Global trade is bracing for disruption as U.S. President Donald Trump prepares to impose sweeping tariffs on a broad range of imported goods.
Estimated at 20% to 25%, the tariffs could spark retaliatory measures and inflict economic losses reaching trillions of dollars worldwide. The Czech Republic is among the nations facing serious fallout.
Trump has branded the tariff plan “Liberation Day,” arguing that the U.S. has been unfairly penalized by the current trade system. The new levies follow previous 25% tariffs on aluminum, steel, and cars.
Trump defends the tariffs as a rightful response to what he sees as unfair trade practices, particularly by the European Union, which he claims imposes higher duties on U.S. products. He has also framed the move as a way to generate revenue to offset corporate tax cuts.
In response, major economies, including the EU, are preparing countermeasures. European Commission President Ursula von der Leyen has stated that while Europe did not start the dispute, it is ready to respond forcefully. Possible EU retaliation could target U.S. tech services, such as Netflix, raising costs for European consumers while hitting American businesses. The EU is also considering measures to shield its steel and aluminum industries from cheaper, tariff-induced U.S. competition.
For the Czech Republic, the stakes are high. The Slovak National Bank estimates that the tariffs could slash Czech GDP growth by up to 2.7 percentage points by 2027.
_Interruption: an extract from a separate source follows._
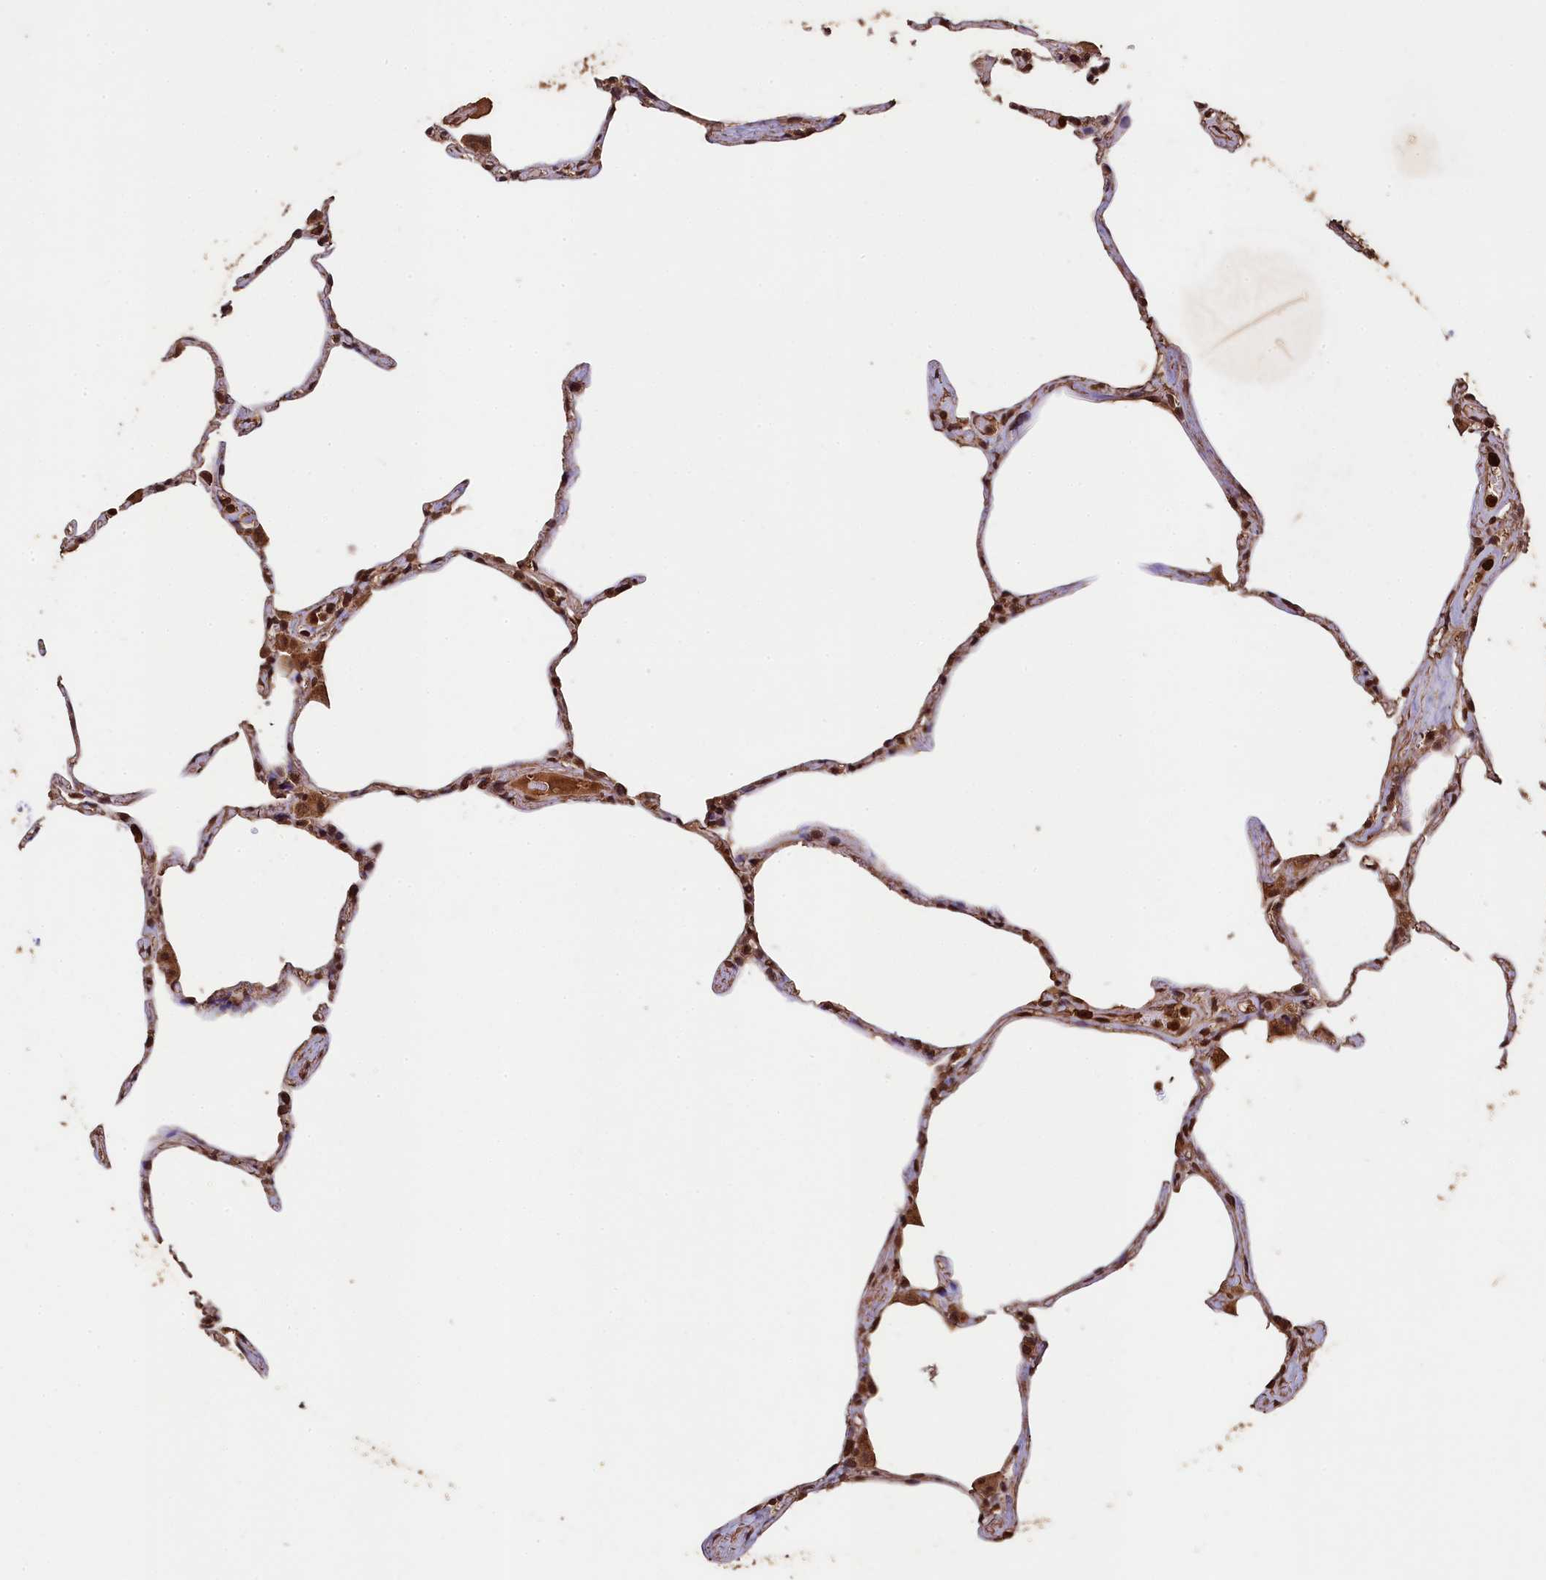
{"staining": {"intensity": "moderate", "quantity": "25%-75%", "location": "cytoplasmic/membranous,nuclear"}, "tissue": "lung", "cell_type": "Alveolar cells", "image_type": "normal", "snomed": [{"axis": "morphology", "description": "Normal tissue, NOS"}, {"axis": "topography", "description": "Lung"}], "caption": "Protein expression analysis of normal lung demonstrates moderate cytoplasmic/membranous,nuclear staining in about 25%-75% of alveolar cells.", "gene": "CEP57L1", "patient": {"sex": "male", "age": 65}}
Instead of the projected 2% growth in 2025, the economy could slow to just 1.6%, with this year’s growth alone potentially reduced by 0.3 percentage points. Over the next five years, the Czech economy could lose between CZK 120 and 150 billion.
Tomáš Prouza, Vice President of the Czech Chamber of Commerce, warns that Czech exporters will struggle as higher prices erode demand for their products in the U.S. Many Czech firms already operate on tight margins, limiting their ability to raise wages or invest in expansion.
Prouza urges the Czech Republic to pivot toward new markets outside the U.S., strengthen support for CzechTrade, and push for reduced bureaucratic barriers within the EU. He also calls for stronger economic diplomacy and an expansion of free trade agreements.
Additionally, Prouza suggests that Europe should strategically target U.S. political and financial interests in its response. He argues that the EU should reconsider its dependence on American military and nuclear technology.
The Czech government is currently in talks with South Korea’s KHNP and France’s EDF over the construction of new nuclear reactors at the Dukovany power plant. Prouza believes prioritizing European suppliers would enhance the region’s energy independence while reducing reliance on U.S. technology.